Comically, however, before diving in Luxenberg felt it necessary to include an "Author's Note" before the Prologue. This obligatory disclaimer forms a politically-correct conjunction with an MLK quote preceding the first chapter (MLK is found nowhere else in the book) that serves as somewhat of an apology from the author to any reader whose tender sensibilities might be aggrieved by monstrosities like "labels such as 'colored' and 'mulatto.'" Mind you, these "labels" were used indiscriminately for centuries by advocates and blacks themselves through at least the 1960s.  Alas, when a white male (even a writer from The Washington Post) actually puts such dastardly things in print today in a book that has a chapter entitled "'The Negro Question'" (smelling salts please!), he probably thinks it best to cover all the (white) bases.

Plessy dealt with a law passed by the State of Louisiana in 1890 called the Separate Car Act, which enforced separation of races on different railroad cars. Opponents of the law orchestrated a prearranged arrest where Homer Plessy (who could pass for white and was only 1/8 black) was taken into custody for refusing to move from the white car to the "Jim Crow" car.

Ah, Jim Crow.   Wikipedia informs us these were laws that "mandated racial segregation in all public facilities in the states of the former Confederate States of America..." Britannica.com says they were laws that "enforced racial segregation in the American South between the end of Reconstruction in 1877 and the beginning of the civil rights movement in the 1950s."
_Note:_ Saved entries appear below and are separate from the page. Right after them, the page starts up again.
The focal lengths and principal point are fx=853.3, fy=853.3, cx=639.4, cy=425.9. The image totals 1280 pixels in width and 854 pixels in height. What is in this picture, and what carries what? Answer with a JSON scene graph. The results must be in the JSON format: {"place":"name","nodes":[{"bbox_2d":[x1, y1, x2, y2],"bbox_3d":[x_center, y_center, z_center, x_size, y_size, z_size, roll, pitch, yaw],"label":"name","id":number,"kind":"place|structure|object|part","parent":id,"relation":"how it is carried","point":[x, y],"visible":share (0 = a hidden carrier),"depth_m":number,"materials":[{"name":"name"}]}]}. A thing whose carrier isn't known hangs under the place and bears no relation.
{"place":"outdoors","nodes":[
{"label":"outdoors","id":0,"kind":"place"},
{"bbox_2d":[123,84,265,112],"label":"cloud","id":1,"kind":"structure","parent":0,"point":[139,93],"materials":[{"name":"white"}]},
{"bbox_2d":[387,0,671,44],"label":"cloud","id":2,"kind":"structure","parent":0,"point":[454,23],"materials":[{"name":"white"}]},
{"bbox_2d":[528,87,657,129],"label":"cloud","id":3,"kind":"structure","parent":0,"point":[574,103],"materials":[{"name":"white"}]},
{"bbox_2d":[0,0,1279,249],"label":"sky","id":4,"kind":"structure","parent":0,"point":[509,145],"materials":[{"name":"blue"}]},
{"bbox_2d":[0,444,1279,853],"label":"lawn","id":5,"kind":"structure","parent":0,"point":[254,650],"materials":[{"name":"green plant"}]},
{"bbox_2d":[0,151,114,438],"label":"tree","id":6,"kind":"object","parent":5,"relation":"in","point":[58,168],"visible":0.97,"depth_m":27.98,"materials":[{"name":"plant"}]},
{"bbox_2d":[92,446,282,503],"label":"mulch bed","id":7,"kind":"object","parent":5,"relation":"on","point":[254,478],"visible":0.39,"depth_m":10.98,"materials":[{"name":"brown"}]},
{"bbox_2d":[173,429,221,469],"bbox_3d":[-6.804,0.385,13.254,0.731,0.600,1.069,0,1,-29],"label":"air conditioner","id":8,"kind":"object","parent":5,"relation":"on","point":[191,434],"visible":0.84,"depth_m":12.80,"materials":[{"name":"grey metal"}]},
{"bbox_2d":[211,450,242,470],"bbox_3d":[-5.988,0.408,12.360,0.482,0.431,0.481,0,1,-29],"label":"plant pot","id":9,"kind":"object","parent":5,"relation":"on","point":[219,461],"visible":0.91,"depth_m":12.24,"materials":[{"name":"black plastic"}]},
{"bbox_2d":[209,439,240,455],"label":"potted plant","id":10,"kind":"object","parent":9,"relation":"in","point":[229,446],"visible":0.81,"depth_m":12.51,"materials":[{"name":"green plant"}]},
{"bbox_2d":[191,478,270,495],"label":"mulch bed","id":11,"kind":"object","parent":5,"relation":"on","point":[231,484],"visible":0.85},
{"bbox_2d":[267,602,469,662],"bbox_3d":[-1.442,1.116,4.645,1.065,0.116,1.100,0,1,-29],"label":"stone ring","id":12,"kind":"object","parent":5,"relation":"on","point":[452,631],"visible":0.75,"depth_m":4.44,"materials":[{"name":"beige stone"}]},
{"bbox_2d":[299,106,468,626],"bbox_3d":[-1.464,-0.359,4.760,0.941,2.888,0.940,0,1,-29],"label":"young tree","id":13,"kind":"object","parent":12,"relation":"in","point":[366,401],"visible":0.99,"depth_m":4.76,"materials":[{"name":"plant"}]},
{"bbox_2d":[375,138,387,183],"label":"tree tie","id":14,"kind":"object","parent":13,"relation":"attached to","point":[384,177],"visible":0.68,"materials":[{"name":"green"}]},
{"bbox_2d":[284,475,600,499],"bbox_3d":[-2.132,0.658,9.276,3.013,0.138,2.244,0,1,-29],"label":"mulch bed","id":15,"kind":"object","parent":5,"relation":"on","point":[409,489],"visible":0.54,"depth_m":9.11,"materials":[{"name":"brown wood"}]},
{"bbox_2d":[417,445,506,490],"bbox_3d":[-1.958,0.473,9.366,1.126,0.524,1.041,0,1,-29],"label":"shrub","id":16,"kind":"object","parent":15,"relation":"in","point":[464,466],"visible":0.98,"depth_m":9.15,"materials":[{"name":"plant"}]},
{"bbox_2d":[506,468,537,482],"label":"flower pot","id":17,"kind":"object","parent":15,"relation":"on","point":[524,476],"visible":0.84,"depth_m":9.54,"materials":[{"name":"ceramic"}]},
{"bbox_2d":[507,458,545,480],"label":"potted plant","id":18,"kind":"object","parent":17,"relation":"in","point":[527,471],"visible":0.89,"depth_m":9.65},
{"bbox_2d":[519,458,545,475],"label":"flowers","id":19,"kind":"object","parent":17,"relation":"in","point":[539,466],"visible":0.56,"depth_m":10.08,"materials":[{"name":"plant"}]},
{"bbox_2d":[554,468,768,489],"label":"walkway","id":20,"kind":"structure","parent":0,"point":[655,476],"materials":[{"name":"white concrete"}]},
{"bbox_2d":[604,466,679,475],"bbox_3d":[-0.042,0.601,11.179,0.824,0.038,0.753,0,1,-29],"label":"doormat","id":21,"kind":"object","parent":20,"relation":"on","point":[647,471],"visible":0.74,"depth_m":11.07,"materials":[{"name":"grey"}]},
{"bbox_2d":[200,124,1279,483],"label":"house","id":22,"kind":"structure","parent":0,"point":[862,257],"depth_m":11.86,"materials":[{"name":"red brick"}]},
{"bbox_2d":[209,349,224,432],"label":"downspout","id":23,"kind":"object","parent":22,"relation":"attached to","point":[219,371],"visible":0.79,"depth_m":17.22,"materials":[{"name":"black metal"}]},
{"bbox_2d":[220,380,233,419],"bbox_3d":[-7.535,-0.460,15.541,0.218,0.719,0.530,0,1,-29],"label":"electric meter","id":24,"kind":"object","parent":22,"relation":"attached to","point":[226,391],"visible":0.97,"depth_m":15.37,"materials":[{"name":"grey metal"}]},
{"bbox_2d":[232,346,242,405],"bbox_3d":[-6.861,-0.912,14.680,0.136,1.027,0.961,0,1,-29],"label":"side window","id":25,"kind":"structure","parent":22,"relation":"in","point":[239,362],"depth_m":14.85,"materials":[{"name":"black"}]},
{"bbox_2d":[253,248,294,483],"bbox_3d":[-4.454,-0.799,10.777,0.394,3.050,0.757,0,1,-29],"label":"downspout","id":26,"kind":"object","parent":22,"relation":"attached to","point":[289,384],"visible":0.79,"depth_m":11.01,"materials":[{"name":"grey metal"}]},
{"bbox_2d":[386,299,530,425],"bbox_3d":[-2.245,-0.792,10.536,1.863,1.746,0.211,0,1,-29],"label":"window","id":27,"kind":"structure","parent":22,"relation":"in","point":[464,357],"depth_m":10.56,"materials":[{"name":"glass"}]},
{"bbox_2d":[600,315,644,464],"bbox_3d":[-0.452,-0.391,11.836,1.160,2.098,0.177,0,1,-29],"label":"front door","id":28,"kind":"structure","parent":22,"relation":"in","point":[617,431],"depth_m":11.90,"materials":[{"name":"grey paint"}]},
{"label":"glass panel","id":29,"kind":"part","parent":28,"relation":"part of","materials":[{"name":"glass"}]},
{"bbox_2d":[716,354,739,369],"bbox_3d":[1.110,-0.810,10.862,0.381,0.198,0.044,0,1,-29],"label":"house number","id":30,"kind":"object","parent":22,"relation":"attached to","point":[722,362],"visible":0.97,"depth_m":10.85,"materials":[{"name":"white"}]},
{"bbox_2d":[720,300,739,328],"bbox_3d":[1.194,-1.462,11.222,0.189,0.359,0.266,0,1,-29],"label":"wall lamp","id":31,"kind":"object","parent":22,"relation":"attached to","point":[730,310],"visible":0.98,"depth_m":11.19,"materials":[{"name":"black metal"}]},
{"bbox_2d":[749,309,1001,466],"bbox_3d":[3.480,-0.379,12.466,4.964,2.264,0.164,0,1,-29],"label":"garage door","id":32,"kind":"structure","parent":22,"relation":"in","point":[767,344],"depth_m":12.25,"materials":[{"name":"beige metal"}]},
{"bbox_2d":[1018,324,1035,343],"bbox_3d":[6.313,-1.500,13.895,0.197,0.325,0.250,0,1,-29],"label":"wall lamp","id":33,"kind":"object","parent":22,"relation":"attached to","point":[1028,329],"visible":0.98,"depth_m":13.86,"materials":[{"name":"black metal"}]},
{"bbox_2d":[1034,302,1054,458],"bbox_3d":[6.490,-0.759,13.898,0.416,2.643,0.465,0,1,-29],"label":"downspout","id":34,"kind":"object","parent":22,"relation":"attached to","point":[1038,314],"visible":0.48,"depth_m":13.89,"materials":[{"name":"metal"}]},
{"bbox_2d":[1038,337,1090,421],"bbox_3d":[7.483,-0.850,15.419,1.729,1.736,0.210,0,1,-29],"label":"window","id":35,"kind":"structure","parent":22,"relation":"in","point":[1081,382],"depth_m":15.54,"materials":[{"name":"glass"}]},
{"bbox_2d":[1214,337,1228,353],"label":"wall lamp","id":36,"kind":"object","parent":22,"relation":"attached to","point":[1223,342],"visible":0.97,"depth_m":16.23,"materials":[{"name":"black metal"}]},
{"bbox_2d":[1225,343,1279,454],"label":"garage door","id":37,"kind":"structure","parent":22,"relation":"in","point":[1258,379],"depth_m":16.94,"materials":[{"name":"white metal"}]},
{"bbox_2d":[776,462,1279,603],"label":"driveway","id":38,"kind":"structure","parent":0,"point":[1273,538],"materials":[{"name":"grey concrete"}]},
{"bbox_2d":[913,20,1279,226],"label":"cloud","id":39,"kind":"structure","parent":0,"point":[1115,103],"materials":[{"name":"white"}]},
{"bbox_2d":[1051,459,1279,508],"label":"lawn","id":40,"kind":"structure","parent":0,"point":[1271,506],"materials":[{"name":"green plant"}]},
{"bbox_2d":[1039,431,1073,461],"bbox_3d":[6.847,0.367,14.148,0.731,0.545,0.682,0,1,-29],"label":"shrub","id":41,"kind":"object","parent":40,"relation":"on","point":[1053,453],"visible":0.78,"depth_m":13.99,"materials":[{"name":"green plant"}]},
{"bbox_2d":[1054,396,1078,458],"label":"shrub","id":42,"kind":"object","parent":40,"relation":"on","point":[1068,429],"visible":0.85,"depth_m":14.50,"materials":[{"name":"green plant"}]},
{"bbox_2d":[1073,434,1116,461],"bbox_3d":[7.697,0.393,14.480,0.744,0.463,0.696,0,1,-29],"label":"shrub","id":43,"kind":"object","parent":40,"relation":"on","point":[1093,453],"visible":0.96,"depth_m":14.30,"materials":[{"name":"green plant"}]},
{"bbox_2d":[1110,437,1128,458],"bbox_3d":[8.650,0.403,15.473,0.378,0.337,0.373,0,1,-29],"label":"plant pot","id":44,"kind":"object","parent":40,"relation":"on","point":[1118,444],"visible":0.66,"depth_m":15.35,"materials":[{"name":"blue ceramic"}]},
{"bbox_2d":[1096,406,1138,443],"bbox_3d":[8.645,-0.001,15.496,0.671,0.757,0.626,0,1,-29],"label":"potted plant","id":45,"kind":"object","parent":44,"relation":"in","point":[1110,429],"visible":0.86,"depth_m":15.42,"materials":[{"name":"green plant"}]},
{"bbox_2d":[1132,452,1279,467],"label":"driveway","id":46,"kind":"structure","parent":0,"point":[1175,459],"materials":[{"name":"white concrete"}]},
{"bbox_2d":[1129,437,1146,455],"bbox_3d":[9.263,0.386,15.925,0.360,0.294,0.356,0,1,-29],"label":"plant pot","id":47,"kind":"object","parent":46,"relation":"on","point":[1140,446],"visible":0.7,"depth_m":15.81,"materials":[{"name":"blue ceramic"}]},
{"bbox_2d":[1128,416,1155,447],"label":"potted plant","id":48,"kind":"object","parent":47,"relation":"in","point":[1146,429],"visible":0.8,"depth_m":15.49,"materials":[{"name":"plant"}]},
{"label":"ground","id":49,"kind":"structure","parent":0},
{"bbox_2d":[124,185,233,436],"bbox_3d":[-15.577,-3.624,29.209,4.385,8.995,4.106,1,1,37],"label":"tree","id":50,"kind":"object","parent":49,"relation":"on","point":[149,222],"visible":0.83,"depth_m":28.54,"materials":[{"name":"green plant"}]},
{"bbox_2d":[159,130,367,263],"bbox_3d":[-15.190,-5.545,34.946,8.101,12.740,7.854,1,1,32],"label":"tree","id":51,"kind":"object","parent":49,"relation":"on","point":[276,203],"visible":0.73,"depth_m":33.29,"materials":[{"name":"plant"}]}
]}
The problem with these definitions is that they are utterly false. Jim Crow laws predated the Confederacy and have their origins in...the North. Luxenberg relates this in the first pages of the first chapter, where he writes "[s]eparation had no role in the South before the Civil War... It was the free and conflicted North that gave birth to separation... One of those birthplaces was the Massachusetts town of Salem." He goes on to recount in detail how, even though blacks comprised but one percent of Massachusetts's population, "Jim Crow" became a "commonly understood phrase in New England's lexicon" by the late 1830s. On September 8, 1841, Frederick Douglass himself experienced a healthy dose of Yankee tolerance when he was forcibly ejected off a white car on the way from Salem to Portsmouth, New Hampshire.